Goal
Retype everything in the joint statement on local government reorganisation below, from "Local Voices Matter" down to "Winchester City Council.".

Selected extract
+--
Local Voices Matter – A Better Way to Reorganise Local Government
Joint statement by Eastleigh Borough Council, Basingstoke and Deane Borough Council, Fareham Borough Council, Hart District Council, Havant Borough Council, Isle of Wight Council, New Forest District Council, Portsmouth City Council, Rushmoor Borough Council, Southampton City Council, Test Valley Borough Council and Winchester City Council.
Hampshire County Council has now published its recommended proposal for local government reorganisation, which includes just three, large-scale, councils across the mainland.
Their proposal risks creating remote, oversized councils, cut off from the places and people they serve. Our communities deserve better.
Here’s what the 12 councils working together across Hampshire, Southampton, Portsmouth and the Isle of Wight believe:
- Local people should shape local decisions
Making councils bigger makes it harder for residents to influence decisions that affect their daily lives.
- Biggest doesn’t mean best
Services like social care and special educational needs are already under severe financial pressure. Proposing three large councils won’t fix that. Those services need to be transformed. The evidence shows that larger public authorities don’t guarantee better services, and they often feel more distant and harder to access for local people.
- There’s a better way.
The councils working together across Hampshire and the Solent are putting forward proposals for four mainland unitary authorities with one on the Isle of Wight that are:- Large enough to succeed, with the capacity to deliver joined-up services and value for money.
+--
Dataset section

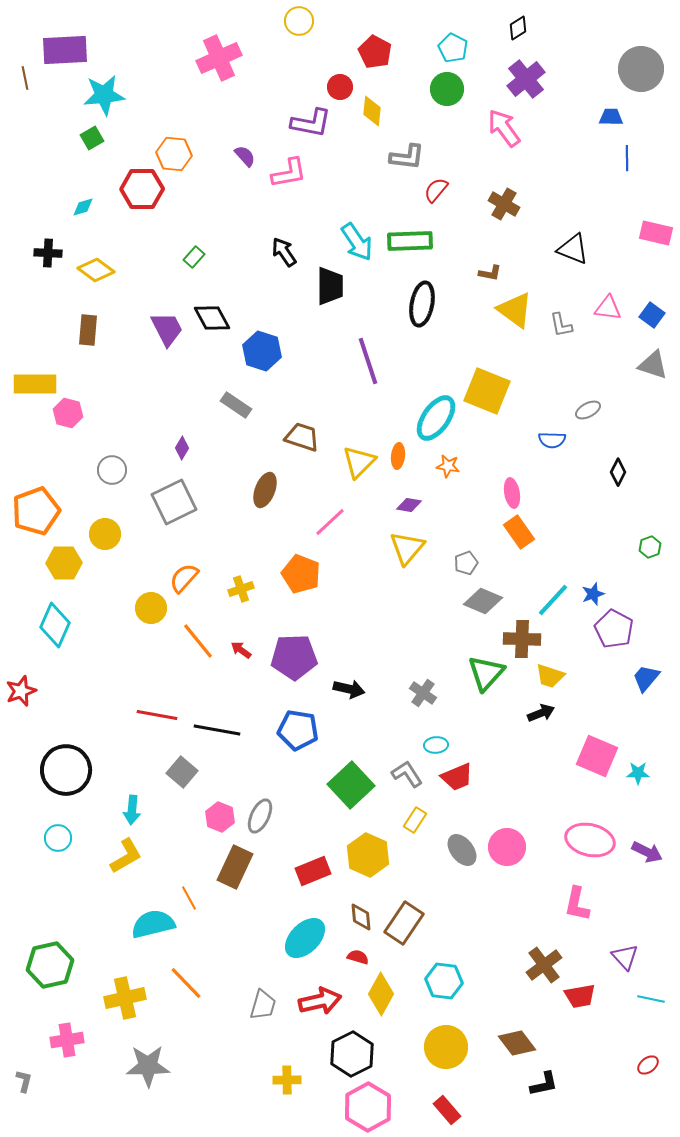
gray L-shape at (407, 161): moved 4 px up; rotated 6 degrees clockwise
+--
The output
Local Voices Matter – A Better Way to Reorganise Local Government
Joint statement by Eastleigh Borough Council, Basingstoke and Deane Borough Council, Fareham Borough Council, Hart District Council, Havant Borough Council, Isle of Wight Council, New Forest District Council, Portsmouth City Council, Rushmoor Borough Council, Southampton City Council, Test Valley Borough Council and Winchester City Council.